Hearsay Statements Admitted in Child Sexual Assault Trial. Affirmed on Appeal by Fort Worth Court.
Gonzales v. State – 2nd Court of Appeals (Fort Worth) 2015
Pablo Gonzales, Jr. was convicted on one count of aggravated sexual assault of a child and three counts of indecency with a child. He was sentenced to life in prison by the jury for the sexual assault case and twenty years imprisonment in each of the indecency cases.
The defendant lived in a house where drug use was rampant and people would come in, often leaving their children for him to watch. One of the witnesses against him, given the pseudonym T.P., was the mother of two of the girls that claimed to be sexually abused by defendant. Generally, hearsay testimony, testimony from one person about what another person says, cannot be admitted into evidence against a defendant. Here, the trial court applied an exception to the hearsay rule for an “outcry witness.” An outcry witness is the first person a child tells about abuse that the child received and this testimony by the outcry witness can be admitted.
The defendant in this case argued that the outcry witness testimony should not be allowed into court because T.P. admitted that her memory was fuzzy as a result of her drug use. Defendant also argued that T.P.’s testimony satisfied few, if any, of the nonexclusive factors the court considers in determining the reliability of an outcry.
When Can an Outcry Witness Statement by Admitted Over Defense Objection?
Article 38.072 of the code of criminal procedure provides a mechanism that requires the trial court to determine on a case-by-case basis if outcry witness testimony reaches the level of reliability required to be admissible as an exception to the hearsay rule.
Indicia of reliability that the trial court may consider [under article 38.072] include (1) whether the child victim testifies at trial and admits making the out-of-court statement, (2) whether the child understands the need to tell the truth and has the ability to observe, recollect, and narrate, (3) whether other evidence corroborates the statement, (4) whether the child made the statement spontaneously in his own terminology or whether evidence exists of prior prompting or manipulation by adults, (5) whether the child’s statement is clear and unambiguous and rises to the needed level of certainty, (6) whether the statement is consistent with other evidence, (7) whether the statement describes an event that a child of the victim’s age could not be expected to fabricate, (8) whether the child behaves abnormally after the contact, (9) whether the child has a motive to fabricate the statement, (10) whether the child expects punishment because of reporting the conduct, and (11) whether the accused had the opportunity to commit the offense.

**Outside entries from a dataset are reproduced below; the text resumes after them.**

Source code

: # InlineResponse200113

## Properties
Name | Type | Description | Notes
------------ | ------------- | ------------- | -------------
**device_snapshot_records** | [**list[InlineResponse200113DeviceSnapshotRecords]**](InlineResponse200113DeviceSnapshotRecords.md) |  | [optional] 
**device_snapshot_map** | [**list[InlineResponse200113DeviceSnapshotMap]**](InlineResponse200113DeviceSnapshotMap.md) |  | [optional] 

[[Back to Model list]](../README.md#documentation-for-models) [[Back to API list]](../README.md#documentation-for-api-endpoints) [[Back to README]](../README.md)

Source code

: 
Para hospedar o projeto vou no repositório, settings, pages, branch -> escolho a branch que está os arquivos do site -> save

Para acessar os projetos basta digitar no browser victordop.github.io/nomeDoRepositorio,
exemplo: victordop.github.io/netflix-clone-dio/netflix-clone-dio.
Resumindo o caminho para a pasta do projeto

The defendant claimed that the outcry lacked reliability, specifically because of T.P.’s drug use and generally because it was short, lacked detail, and was uncorroborated. The 2nd Court of Appeals (Fort Worth) agreed that the statement was short, but pointed out that it was also very clear, specific, and unequivocal. A trial court’s decision to admit evidence will not be disturbed on appeal absent a clear abuse of discretion. A trial court has only abused its discretion if its decision falls outside the zone of reasonable disagreement.
The 2nd Court of Appeals went on explain that even if they concluded that the trial court abused its discretion in admitting the testimony, such error would not rise to the level of constitutional error and should only be reversed if the error affected the Defendant’s substantial rights. The Court noted the victim testified at trial, and her testimony both corroborated T.P.’s testimony regarding the outcry and provided greater detail. For this reason, the Court held that even if the trial court abused its discretion by admitting the outcry witness testimony, the error would be harmless.
Even if someone admits to their memory not being completely accurate due to prominent drug use, their outcry testimony can still be brought into court if the person who made the statements to them originally, corroborates them. This may make it extremely hard to overturn a conviction with the Court of Appeals because even if outcry testimony may be weak or lacks reliability, the Court will likely not overrule the case so long as others corroborate the testimony. This may also make it extremely hard to keep out any outcry statements.